Ce Brahmâ créateur, qui sort de l'OEuf d'Or du Monde, réunit en lui-même les principes mâle et femelle. Il est, en un mot, le même que tous les Protologoï créateurs. De Brahmâ, cependant, on n'aurait pu dire, comme de Dionysos, "πρωτόγονον διφυη̃ τρίγονον Βακχει̃ον ̃Ανακτα ̉΄Αγριον άρρητὸν κρύφιον δικέρωτα δίμορφον" [qu'il est "premier-né, bisexué, d'aspect triple, Seigneur Bachique sans contrainte, saint, à ne pas mentionner ouvertement, bicornu et double" ] – un Jéhovan lunaire, un vrai Bacchus, avec David dansant nu devant son symbole dans l'arche – car il n'a jamais été établi de Dionysiaques licencieuses en son nom, ou en son honneur. Tout culte public de ce genre était exotérique et les grands symboles universels étaient partout défigurés, comme ceux de Krishna le sont maintenant par les Vallabâchâryas de Bombay, les sectateurs du Dieu enfant. Mais ces dieux populaires sont-ils la vraie Divinité ? Sont-ils le sommet et la synthèse de la Septuple Création, y compris celle de l'homme ? C'est impossible ! Chacun d'eux et tous sont des degrés de cette échelle septénaire de Conscience Divine, qu'elle soit Païenne, ou Chrétienne. On dit que Ain Soph se manifeste par les Sept Lettres du nom de Jéhovah qui, ayant usurpé la place de l'Inconnu sans Limites, fut doté par ses adorateurs des Sept Anges de la Présence – en réalité ses Sept Principes. On en parle pourtant dans presque chaque école. Dans la pure philosophie Sânkhya, Mahat, Ahamkâra et les cinq tanmâtras sont appelés les Sept Prakritis, ou Natures et sont énumérés depuis Mahâ-Bouddhi, ou Mahat, jusqu'à la Terre [10].
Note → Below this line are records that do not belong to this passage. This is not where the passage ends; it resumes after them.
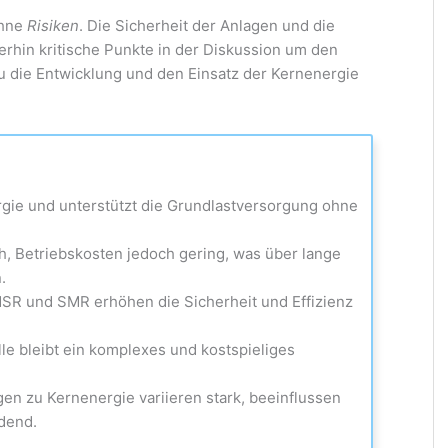
ohne
Risiken
. Die Sicherheit der Anlagen und die
terhin kritische Punkte in der Diskussion um den
du die Entwicklung und den Einsatz der Kernenergie
rgie und unterstützt die Grundlastversorgung ohne
h, Betriebskosten jedoch gering, was über lange
.
MSR und SMR erhöhen die Sicherheit und Effizienz
lle bleibt ein komplexes und kostspieliges
gen zu Kernenergie variieren stark, beeinflussen
idend.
(source : "La Doctrine Secrète" d'Héléna Blavatsky, II, pp.39-42)

Notes et références

  1. Les Lois de Manou, I, V, 6-9. Voir traduction A.C. Burnell.
  2. Op. cit., V, 5.
  3. Op. cit., V, 11.
  4. Op. cit., V (13), traduction anglaise de Burnell. Voir aussi les traductions françaises de Loiseleur et de Pauthier, dans les Livres sacrés de l'Orient, par G. Pauthier, Paris, Abel Pilon, 1875, p. 333.
  5. Le sommet idéal du Triangle de Pythagore.
  6. Traduction Pauthier, p. 334.
  7. Voir la traduction de A. Coke Burnell, éditée par Ed. W. Hopkins, Ph. D.
  8. Traduction Pauthier, p. 33. – La traduction littérale de la traduction de Burnell est assez différente ; nous la reproduisons ici : 16. "Lui aussi, ayant donné aux parties subtiles de ces six (le grand Moi et les cinq organes des sens) un éclat démesuré, pour entrer dans les éléments du soi (âtmamâtrâsou), créa tous les êtres." (NAT.)
  9. Ahamkâra, en qualité de Soi-Conscience Universelle, a un triple aspect, de même que Manas. Car cette "conception du Je", ou de l'Ego, est ou sattva "tranquillité pure" ou apparaît comme rajas "actif", ou reste tamas "inactif" dans l'obscurité. Elle appartient au Ciel et à la Terre et prend les caractéristiques de l'Ether.
  10. Voir Sânkhya Kârikà, III et les Commentaires. (Voir traduction française des Essais sur la Philosophie des Hindous, par Pauthier. N.d.T.)